Concerns for the wellbeing of babies born in lockdown are being raised, as parents struggle to access regular support services.
England’s children’s commissioner is highlighting pressures facing mothers caring for babies without the usual family and state support networks.
Playgroups are closed and health visitor “visits” are being carried out remotely in most cases.
The NHS said adaptations had been made to keep new mothers and babies safe.
The briefing paper from Anne Longfield’s office says an estimated 76,000 babies will have been born in England under lockdown so far.
But births are not being registered, because of temporary rules tied to the virus pandemic, so even basic information about new babies is not being gathered.
At the same time, support services provided by health visitors and GPs are not readily accessible, with many taking place via phone and video calls or not at all.
She highlights how up to 50% of health visitors in some areas of England were redeployed to other parts of the NHS as it grappled to fight the pandemic.
And there are concerns many babies may have missed their developmental health checks, due in the first few weeks of life to pick up urgent developmental needs.
Institute of Health Visiting executive director Dr Cheryll Adams said health visitors were very concerned.
“In some areas, the six-week GP baby check hasn’t been available or parents haven’t wanted to attend it due to a potential risk of infection,” she said.
And, although helplines for parents had been set up in most areas, the usual sources of support from family, friends and voluntary services were no longer as available.
Ms Longfield said: “At the best of times, around 10% of new mothers face perinatal [post-birth] mental illness – but the GP is closed, as is the children’s centre and playgroups and playgrounds, and the health visitor, where she ‘visits’, is doing so by video link.
“There are even reports that in some areas families have been stopped from playing outside together by heavy-handed policing of lockdown rules.
“The vast majority of new parents will be coping – the resilience of the family will see them through.
“But there will be a significant minority where the additional challenge of a new child is a strain too far.”
Ms Longfield is particularly concerned about children living in poverty or with risks such as domestic violence or mental ill health.
“Health services are usually the places where concerns about babies are identified and referred – and these services are likely to remain under increased pressure for a long period of time,” she said.
Proactive steps were needed to ensure different agencies shared information on children they had concerns about, she said.
And she called for ministers and local authorities to prepare for a surge in referrals to social services and post-natal services as lockdown eased.
Public Health England chief nurse Prof Viv Bennett said: “Many community nursing services have been provided virtually and innovatively during the Covid-19 response.
“With the onset of Covid-19, some public health nurses were redeployed in hospitals where their expertise was most needed to care for acutely ill patients.
“It is important that as pressures ease, these nurses are able to quickly get back to help support those families and young people.”

- What needs to be done -
Can you extract, word for word, everything in the article on babies born in lockdown from "The briefing paper" down to "fight the pandemic."?

Dataset entries
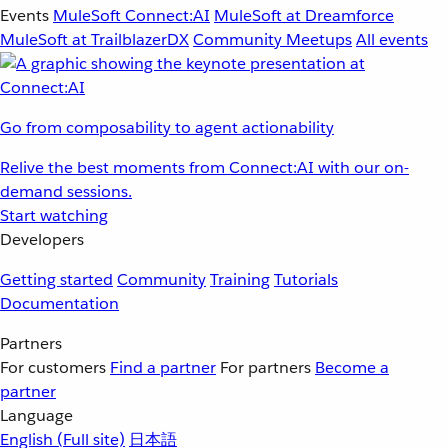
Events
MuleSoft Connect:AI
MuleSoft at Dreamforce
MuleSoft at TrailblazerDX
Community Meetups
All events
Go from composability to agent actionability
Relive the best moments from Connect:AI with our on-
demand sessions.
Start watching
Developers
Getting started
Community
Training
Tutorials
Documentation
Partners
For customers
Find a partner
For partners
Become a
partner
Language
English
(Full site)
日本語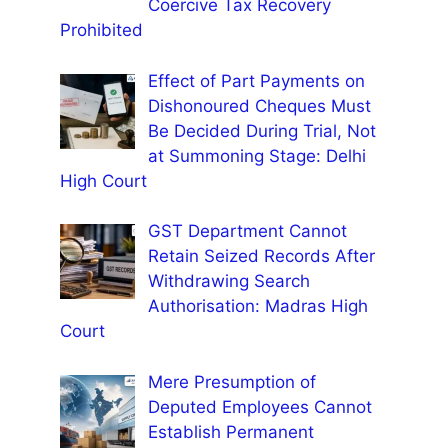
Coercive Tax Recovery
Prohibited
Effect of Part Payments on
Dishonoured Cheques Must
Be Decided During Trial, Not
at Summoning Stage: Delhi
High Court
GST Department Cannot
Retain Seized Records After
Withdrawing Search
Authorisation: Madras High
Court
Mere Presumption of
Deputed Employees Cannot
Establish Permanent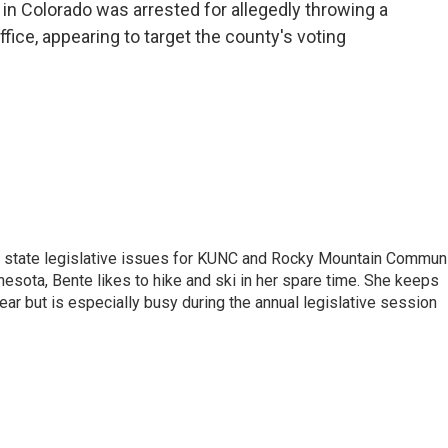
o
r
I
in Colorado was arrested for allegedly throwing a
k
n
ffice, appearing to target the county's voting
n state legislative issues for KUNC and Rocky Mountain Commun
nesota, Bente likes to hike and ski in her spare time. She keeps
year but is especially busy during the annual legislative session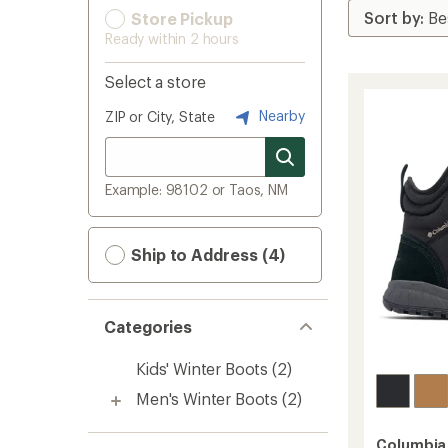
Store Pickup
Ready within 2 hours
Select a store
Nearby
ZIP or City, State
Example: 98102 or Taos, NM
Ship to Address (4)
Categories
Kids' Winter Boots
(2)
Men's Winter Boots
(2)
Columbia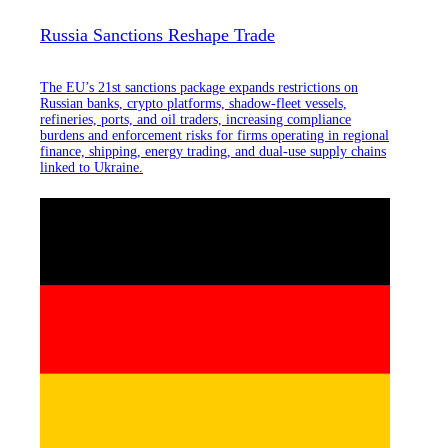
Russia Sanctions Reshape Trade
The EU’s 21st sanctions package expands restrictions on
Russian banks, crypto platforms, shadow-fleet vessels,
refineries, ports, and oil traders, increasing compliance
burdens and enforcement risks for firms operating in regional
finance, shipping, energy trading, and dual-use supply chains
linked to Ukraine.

- Response to the exercise -
The briefing paper from Anne Longfield’s office says an estimated 76,000 babies will have been born in England under lockdown so far.
But births are not being registered, because of temporary rules tied to the virus pandemic, so even basic information about new babies is not being gathered.
At the same time, support services provided by health visitors and GPs are not readily accessible, with many taking place via phone and video calls or not at all.
She highlights how up to 50% of health visitors in some areas of England were redeployed to other parts of the NHS as it grappled to fight the pandemic.